Masterclass with Jennifer Wenzel: How to Read for Oil

Professor Jennifer Wenzel (Columbia University) will be delivering a masterclass for postgraduate students and ECRs on the topic, 'How to Read for Oil'.

Oil is everywhere and nowhere, including the manufacture of the objects in a room (and of the room itself), the various modes of transport that bring us and those objects together, and the economic activity that generates the revenue that makes the university run. Oil is everywhere, ubiquitous in our daily life, and yet we so rarely see oil, either literally or metaphorically. Given this simultaneous ubiquity and invisibility, our central questions are, how do we read for oil? and how do different kinds of texts— novels, short stories, poems, manifestos, essays, cartoons, photographs, and documentary films— either work against or contribute to oil’s invisibility?

Jennifer Wenzel will lead a special masterclass session for postgraduate students and ECRs that will consider these questions. Readings to be set in advance will include key texts in the emerging energy humanities field by authors including Patricia Yaeger, Imre Szeman, Dominic Boyer and Italo Calvino. Due to very limited space, registration for this masterclass is essential. Please RSVP to Rebecca Macklin if you wish to participate.

Jennifer Wenzel is Associate Professor of English and Comparative Literature and Middle Eastern, South Asian, and African Studies at Columbia University. She will be delivering a public lecture on 29 November on, 'Reading for the Planet: Environmental Crisis and World Literature', also taking place in the same location. All are welcome to the lecture and evening reception.
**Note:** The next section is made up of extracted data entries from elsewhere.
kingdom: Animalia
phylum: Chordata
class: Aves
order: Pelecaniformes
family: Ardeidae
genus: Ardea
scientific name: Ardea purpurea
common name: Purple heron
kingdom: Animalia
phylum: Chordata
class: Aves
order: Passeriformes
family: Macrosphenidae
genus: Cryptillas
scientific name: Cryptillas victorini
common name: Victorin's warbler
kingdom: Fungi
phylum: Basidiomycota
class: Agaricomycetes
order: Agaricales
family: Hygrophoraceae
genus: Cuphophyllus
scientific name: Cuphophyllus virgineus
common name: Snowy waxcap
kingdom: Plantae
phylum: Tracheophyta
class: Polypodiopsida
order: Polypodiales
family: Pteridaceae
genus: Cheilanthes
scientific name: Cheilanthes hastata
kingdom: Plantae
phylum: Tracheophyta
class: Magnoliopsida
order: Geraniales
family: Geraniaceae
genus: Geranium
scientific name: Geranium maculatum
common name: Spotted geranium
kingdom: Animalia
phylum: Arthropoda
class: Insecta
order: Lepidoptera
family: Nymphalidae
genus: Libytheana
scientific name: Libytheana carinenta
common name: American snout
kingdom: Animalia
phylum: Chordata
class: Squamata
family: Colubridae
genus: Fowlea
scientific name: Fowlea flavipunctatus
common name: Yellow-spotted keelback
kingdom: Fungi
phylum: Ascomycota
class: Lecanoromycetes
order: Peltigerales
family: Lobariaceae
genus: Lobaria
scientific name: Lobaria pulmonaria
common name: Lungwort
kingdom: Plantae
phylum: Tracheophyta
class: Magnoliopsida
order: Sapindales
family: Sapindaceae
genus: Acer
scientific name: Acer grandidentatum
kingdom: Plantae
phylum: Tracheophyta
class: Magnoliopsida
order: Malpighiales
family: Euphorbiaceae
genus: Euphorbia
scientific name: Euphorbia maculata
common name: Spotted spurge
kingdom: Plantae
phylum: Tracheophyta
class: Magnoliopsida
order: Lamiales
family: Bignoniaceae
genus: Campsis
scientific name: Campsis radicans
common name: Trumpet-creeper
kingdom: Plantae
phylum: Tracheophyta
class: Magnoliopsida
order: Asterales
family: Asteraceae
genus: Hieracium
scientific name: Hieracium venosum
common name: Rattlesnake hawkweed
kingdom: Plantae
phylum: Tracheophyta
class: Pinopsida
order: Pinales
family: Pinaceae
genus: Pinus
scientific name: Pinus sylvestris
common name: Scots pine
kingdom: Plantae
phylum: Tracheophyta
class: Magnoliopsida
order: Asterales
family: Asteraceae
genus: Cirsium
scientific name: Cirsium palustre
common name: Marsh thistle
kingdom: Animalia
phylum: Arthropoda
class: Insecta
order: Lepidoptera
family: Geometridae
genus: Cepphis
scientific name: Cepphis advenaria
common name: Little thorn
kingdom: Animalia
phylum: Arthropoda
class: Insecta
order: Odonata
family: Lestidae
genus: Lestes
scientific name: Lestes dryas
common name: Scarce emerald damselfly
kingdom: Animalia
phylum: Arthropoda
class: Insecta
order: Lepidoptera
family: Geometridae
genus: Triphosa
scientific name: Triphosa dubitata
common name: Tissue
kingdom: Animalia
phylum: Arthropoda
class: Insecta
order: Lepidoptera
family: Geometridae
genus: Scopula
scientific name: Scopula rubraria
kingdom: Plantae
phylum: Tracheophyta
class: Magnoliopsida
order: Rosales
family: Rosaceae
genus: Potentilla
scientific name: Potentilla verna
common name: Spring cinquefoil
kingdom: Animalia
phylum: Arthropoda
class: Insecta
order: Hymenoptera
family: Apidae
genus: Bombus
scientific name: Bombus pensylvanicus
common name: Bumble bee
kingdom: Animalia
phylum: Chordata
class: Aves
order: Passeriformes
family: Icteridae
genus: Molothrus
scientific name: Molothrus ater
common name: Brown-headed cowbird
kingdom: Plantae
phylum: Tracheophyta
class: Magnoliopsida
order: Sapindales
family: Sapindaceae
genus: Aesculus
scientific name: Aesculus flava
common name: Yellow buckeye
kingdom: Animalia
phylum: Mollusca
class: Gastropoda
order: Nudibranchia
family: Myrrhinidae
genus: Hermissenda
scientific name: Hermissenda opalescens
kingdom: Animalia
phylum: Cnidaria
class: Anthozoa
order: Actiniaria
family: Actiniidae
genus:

This event has been kindly sponsored by the University of Leeds Environmental Humanities ITN. It is co-hosted with the Institute for Colonial and Postcolonial Studies, the Centre for World Literatures and the Environmental Humanities Research Group.

Jennifer Wenzel

Jennifer Wenzel is jointly appointed in English and Comparative Literature and Middle Eastern, South Asian, and African Studies at Columbia University. Over the past decade, she has become a leading figure in the environmental and energy humanities, and she helped pioneer the study of literature and oil. A reconsideration of her concept of "petro-magic-realism" appears in Oil Culture (2014)and she is a co-editor (with Imre Szeman and Patricia Yaeger) of Fueling Culture: 101 Words for Energy and Environment (Fordham 2017). She is also the author of Bulletproof: Afterlives of Anticolonial Prophecy in South Africa and Beyond (Chicago and KwaZulu-Natal, 2009), which was awarded Honorable Mention for the Perkins Prize by the International Society for the Study of Narrative. Her current book project is called "The Fossil-Fueled Imagination: How (and Why) to Read for Energy."

Location

Alumni Room, School of English, 10 Cavendish Road.